Segment Start: DATA EXTRACT

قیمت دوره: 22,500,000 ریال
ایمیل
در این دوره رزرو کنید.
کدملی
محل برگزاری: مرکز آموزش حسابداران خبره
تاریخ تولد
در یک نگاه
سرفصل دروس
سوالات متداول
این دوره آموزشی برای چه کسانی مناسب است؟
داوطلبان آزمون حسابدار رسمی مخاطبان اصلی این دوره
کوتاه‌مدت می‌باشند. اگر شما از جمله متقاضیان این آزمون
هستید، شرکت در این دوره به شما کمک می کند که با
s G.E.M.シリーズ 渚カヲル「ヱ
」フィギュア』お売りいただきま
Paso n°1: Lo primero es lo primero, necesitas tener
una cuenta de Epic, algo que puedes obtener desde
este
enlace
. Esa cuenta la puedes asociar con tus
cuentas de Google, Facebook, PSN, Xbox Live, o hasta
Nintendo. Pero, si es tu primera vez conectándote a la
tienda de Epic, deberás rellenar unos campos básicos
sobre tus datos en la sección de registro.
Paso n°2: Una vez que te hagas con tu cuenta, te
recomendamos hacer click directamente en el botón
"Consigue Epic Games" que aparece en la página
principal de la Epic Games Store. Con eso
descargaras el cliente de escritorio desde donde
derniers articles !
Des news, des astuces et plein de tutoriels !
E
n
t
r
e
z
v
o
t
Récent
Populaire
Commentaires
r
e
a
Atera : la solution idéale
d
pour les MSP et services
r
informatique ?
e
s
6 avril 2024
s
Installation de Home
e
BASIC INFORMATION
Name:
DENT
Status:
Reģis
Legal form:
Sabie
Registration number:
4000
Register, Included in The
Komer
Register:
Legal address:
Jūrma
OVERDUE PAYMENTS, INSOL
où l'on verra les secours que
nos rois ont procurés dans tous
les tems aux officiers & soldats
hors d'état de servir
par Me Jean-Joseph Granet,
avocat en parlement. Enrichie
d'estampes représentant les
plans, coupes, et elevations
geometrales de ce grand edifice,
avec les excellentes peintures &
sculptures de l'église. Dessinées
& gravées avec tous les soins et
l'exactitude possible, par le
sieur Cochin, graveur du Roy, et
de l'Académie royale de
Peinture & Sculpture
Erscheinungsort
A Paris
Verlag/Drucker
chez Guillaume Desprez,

Segment End: DATA EXTRACT
Segment Start: DATA EXTRACT

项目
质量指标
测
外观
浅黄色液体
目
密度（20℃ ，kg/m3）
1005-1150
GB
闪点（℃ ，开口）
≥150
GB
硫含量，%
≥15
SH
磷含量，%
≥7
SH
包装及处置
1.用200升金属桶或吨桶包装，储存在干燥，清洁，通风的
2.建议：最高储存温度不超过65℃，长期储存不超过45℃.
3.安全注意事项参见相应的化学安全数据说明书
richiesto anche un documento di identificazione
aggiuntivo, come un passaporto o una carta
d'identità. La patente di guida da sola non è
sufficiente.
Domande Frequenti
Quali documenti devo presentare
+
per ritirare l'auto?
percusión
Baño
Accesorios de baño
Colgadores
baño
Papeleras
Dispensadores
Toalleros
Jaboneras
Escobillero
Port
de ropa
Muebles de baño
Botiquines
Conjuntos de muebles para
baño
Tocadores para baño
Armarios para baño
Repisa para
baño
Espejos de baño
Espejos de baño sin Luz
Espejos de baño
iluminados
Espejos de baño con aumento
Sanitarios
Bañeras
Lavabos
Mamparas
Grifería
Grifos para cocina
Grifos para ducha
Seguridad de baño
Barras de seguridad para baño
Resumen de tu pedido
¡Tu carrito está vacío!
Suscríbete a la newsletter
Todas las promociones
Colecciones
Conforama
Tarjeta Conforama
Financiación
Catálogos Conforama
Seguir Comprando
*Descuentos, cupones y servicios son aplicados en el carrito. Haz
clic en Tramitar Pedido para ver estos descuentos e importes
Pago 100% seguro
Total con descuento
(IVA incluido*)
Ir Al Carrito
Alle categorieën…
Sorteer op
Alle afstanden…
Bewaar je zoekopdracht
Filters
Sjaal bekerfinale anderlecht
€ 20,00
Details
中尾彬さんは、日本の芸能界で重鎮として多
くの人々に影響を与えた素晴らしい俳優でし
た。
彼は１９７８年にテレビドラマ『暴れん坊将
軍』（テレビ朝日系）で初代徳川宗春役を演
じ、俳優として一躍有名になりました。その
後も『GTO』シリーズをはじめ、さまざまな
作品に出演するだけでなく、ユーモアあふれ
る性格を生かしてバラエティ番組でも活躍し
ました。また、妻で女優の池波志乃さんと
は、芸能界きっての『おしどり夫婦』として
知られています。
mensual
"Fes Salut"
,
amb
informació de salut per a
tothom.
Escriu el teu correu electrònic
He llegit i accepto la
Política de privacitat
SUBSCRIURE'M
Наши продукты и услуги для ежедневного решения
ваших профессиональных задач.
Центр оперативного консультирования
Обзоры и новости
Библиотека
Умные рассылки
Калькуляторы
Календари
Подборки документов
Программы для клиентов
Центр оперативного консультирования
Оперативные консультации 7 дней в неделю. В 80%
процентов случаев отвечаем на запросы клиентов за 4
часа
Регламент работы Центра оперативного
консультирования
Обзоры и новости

Segment End: DATA EXTRACT
Segment Start: DATA EXTRACT

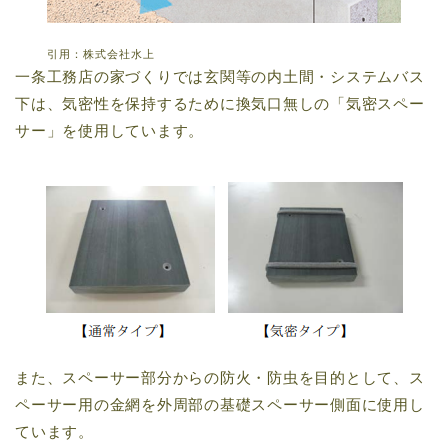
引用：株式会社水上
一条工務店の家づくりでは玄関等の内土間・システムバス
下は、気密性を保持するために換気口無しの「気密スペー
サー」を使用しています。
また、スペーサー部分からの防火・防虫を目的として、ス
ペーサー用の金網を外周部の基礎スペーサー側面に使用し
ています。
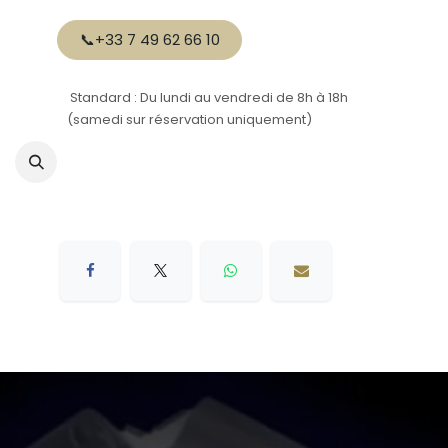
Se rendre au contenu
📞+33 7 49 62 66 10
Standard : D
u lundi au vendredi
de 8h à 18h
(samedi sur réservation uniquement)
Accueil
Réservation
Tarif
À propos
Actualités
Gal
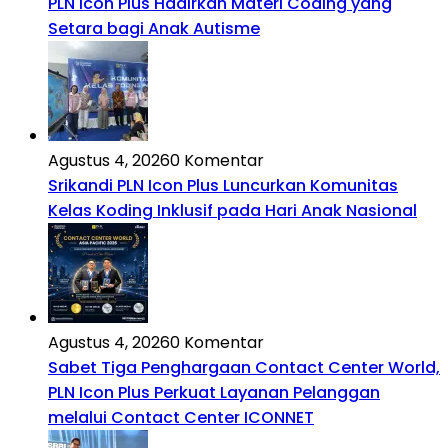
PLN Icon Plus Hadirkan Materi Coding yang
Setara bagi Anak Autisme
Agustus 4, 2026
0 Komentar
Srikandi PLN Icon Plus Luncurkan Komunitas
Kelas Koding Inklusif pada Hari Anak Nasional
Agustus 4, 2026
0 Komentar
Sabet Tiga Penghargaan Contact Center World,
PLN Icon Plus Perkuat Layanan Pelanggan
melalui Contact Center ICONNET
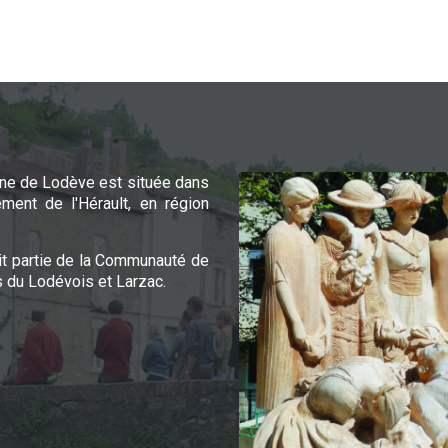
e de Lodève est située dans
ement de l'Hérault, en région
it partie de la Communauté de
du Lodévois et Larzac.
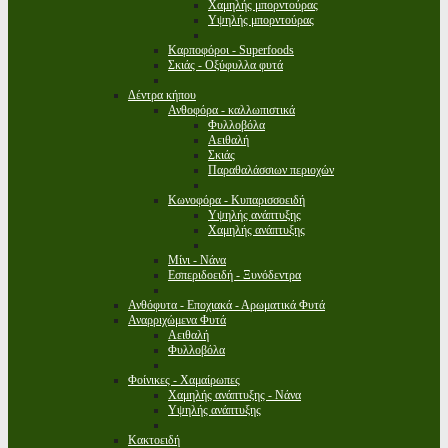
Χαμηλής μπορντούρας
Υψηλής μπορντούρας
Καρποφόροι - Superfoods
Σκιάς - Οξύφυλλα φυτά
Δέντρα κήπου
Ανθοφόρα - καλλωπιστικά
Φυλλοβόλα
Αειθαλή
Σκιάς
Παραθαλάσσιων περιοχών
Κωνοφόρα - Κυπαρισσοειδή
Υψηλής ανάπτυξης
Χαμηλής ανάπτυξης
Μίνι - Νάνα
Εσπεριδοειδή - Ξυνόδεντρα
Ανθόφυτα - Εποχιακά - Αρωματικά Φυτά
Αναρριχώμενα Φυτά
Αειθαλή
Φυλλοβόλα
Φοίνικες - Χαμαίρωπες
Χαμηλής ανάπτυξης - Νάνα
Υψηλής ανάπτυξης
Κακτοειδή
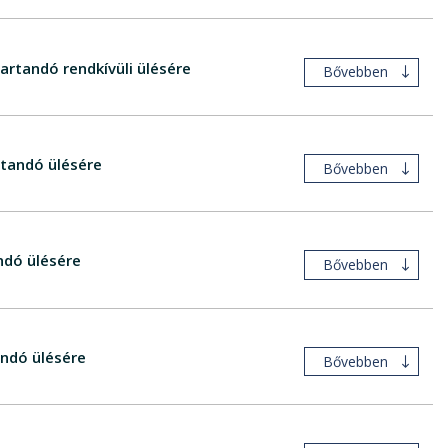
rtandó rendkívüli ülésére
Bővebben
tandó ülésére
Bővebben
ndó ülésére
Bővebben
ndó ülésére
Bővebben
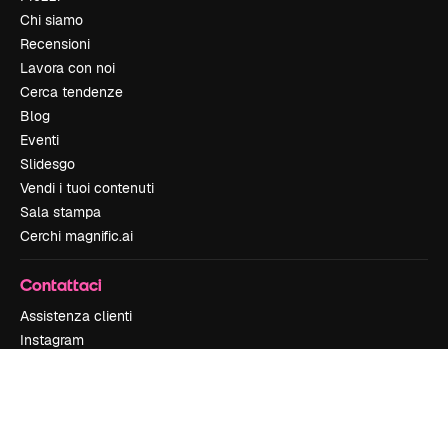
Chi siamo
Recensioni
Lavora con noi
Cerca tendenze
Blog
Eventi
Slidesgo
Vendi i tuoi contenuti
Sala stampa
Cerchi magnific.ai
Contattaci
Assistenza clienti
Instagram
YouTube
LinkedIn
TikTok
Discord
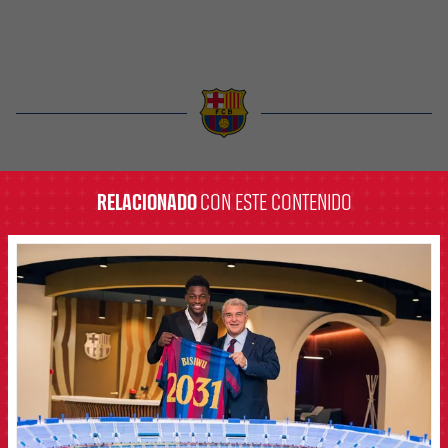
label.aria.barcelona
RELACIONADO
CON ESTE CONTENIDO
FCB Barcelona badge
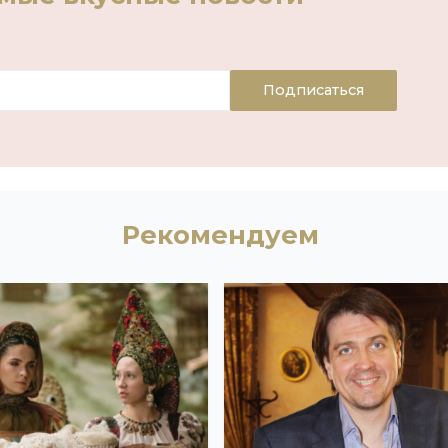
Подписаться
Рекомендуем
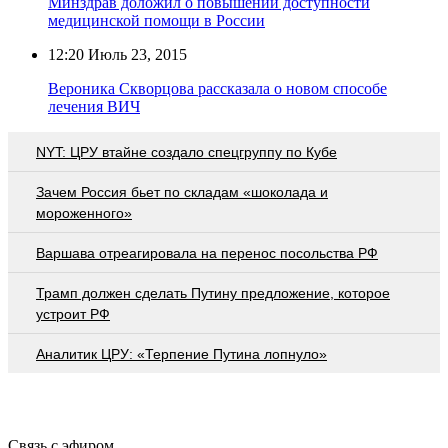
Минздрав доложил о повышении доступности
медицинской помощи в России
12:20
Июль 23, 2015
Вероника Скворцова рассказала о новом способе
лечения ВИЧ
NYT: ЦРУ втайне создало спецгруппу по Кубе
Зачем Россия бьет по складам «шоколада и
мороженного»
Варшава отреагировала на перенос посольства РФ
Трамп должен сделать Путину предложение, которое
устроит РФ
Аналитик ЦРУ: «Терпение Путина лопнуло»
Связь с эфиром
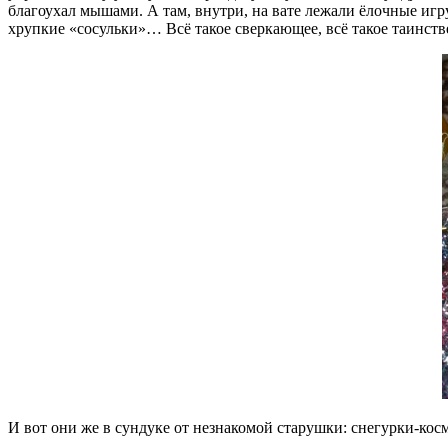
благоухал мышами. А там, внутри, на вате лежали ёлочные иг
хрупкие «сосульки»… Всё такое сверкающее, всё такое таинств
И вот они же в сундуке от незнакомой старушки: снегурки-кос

Segment End: DATA EXTRACT

Beginning with the line holding "قیمت دوره: 22,500,000 ریال" and ending with the line holding "principal de la Epic Games Store. Con eso", write out the stretch of material above exactly; add no further lines.

قیمت دوره: 22,500,000 ریال
ایمیل
در این دوره رزرو کنید.
کدملی
محل برگزاری: مرکز آموزش حسابداران خبره
تاریخ تولد
در یک نگاه
سرفصل دروس
سوالات متداول
این دوره آموزشی برای چه کسانی مناسب است؟
داوطلبان آزمون حسابدار رسمی مخاطبان اصلی این دوره
کوتاه‌مدت می‌باشند. اگر شما از جمله متقاضیان این آزمون
هستید، شرکت در این دوره به شما کمک می کند که با
s G.E.M.シリーズ 渚カヲル「ヱ
」フィギュア』お売りいただきま
Paso n°1: Lo primero es lo primero, necesitas tener
una cuenta de Epic, algo que puedes obtener desde
este
enlace
. Esa cuenta la puedes asociar con tus
cuentas de Google, Facebook, PSN, Xbox Live, o hasta
Nintendo. Pero, si es tu primera vez conectándote a la
tienda de Epic, deberás rellenar unos campos básicos
sobre tus datos en la sección de registro.
Paso n°2: Una vez que te hagas con tu cuenta, te
recomendamos hacer click directamente en el botón
"Consigue Epic Games" que aparece en la página
principal de la Epic Games Store. Con eso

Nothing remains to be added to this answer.